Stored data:
· · · ·
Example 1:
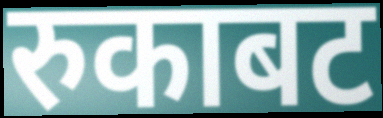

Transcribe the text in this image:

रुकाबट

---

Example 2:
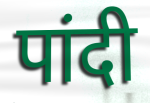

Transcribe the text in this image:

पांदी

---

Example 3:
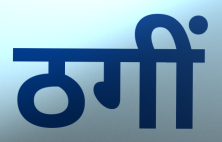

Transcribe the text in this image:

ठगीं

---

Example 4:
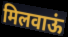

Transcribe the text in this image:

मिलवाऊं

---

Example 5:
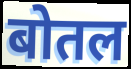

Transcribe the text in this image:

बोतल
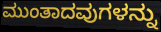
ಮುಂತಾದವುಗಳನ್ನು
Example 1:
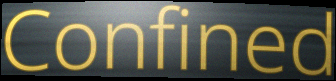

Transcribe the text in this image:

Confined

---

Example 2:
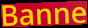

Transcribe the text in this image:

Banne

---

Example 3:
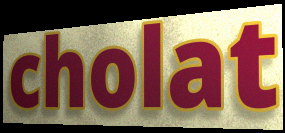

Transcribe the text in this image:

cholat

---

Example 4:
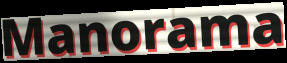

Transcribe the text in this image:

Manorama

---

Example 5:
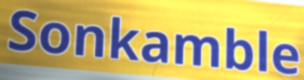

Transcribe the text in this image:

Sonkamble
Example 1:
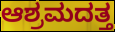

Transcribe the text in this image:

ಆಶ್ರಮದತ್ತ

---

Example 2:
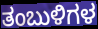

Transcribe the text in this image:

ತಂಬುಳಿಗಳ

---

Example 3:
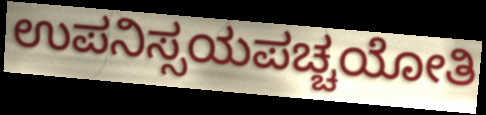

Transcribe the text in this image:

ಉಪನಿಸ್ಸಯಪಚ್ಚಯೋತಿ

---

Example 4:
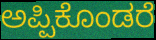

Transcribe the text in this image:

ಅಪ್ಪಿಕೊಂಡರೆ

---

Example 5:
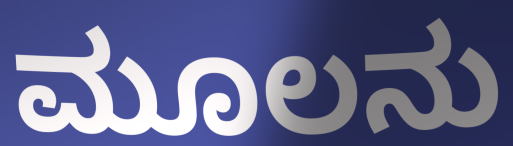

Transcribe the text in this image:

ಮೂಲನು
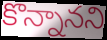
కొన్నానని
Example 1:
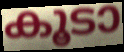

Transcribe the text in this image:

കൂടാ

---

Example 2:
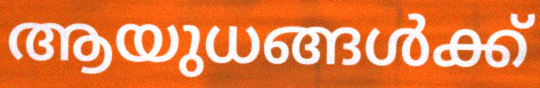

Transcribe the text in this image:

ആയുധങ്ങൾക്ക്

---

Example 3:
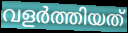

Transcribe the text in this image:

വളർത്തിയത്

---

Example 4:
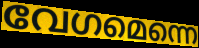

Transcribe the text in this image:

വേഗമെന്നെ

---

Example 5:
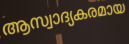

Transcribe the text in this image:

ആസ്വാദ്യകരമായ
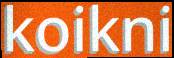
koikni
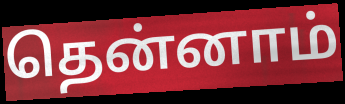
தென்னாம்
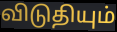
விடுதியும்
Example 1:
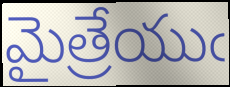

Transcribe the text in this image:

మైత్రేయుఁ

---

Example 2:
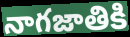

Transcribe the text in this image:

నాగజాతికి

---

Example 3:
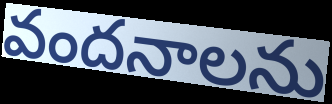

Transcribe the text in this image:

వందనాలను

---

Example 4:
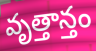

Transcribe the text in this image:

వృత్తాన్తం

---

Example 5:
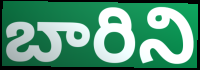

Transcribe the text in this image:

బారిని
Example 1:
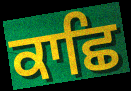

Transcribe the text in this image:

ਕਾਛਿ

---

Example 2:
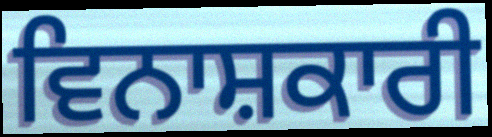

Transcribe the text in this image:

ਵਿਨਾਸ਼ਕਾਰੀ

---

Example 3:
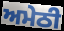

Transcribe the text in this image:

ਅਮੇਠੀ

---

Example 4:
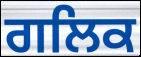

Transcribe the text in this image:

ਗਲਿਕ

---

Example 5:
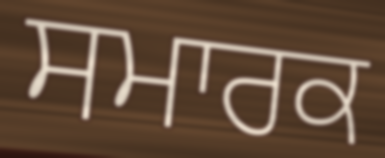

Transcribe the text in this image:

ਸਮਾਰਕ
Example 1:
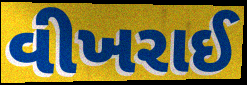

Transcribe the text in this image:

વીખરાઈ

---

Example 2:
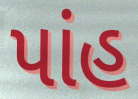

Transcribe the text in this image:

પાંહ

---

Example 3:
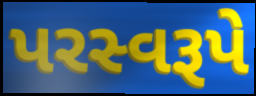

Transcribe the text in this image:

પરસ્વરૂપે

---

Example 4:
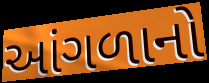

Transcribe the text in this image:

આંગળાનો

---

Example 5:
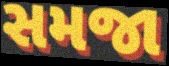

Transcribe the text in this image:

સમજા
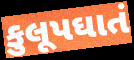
· · · ·
## Goal of the exercise:
Write every entry out again exactly, dropping the pictures.

## Response to this task:
Example 1:

Transcribe the text in this image:

रुकाबट

---

Example 2:

Transcribe the text in this image:

पांदी

---

Example 3:

Transcribe the text in this image:

ठगीं

---

Example 4:

Transcribe the text in this image:

मिलवाऊं

---

Example 5:

Transcribe the text in this image:

बोतल
ಮುಂತಾದವುಗಳನ್ನು
Example 1:

Transcribe the text in this image:

Confined

---

Example 2:

Transcribe the text in this image:

Banne

---

Example 3:

Transcribe the text in this image:

cholat

---

Example 4:

Transcribe the text in this image:

Manorama

---

Example 5:

Transcribe the text in this image:

Sonkamble
Example 1:

Transcribe the text in this image:

ಆಶ್ರಮದತ್ತ

---

Example 2:

Transcribe the text in this image:

ತಂಬುಳಿಗಳ

---

Example 3:

Transcribe the text in this image:

ಉಪನಿಸ್ಸಯಪಚ್ಚಯೋತಿ

---

Example 4:

Transcribe the text in this image:

ಅಪ್ಪಿಕೊಂಡರೆ

---

Example 5:

Transcribe the text in this image:

ಮೂಲನು
కొన్నానని
Example 1:

Transcribe the text in this image:

കൂടാ

---

Example 2:

Transcribe the text in this image:

ആയുധങ്ങൾക്ക്

---

Example 3:

Transcribe the text in this image:

വളർത്തിയത്

---

Example 4:

Transcribe the text in this image:

വേഗമെന്നെ

---

Example 5:

Transcribe the text in this image:

ആസ്വാദ്യകരമായ
koikni
தென்னாம்
விடுதியும்
Example 1:

Transcribe the text in this image:

మైత్రేయుఁ

---

Example 2:

Transcribe the text in this image:

నాగజాతికి

---

Example 3:

Transcribe the text in this image:

వందనాలను

---

Example 4:

Transcribe the text in this image:

వృత్తాన్తం

---

Example 5:

Transcribe the text in this image:

బారిని
Example 1:

Transcribe the text in this image:

ਕਾਛਿ

---

Example 2:

Transcribe the text in this image:

ਵਿਨਾਸ਼ਕਾਰੀ

---

Example 3:

Transcribe the text in this image:

ਅਮੇਠੀ

---

Example 4:

Transcribe the text in this image:

ਗਲਿਕ

---

Example 5:

Transcribe the text in this image:

ਸਮਾਰਕ
Example 1:

Transcribe the text in this image:

વીખરાઈ

---

Example 2:

Transcribe the text in this image:

પાંહ

---

Example 3:

Transcribe the text in this image:

પરસ્વરૂપે

---

Example 4:

Transcribe the text in this image:

આંગળાનો

---

Example 5:

Transcribe the text in this image:

સમજા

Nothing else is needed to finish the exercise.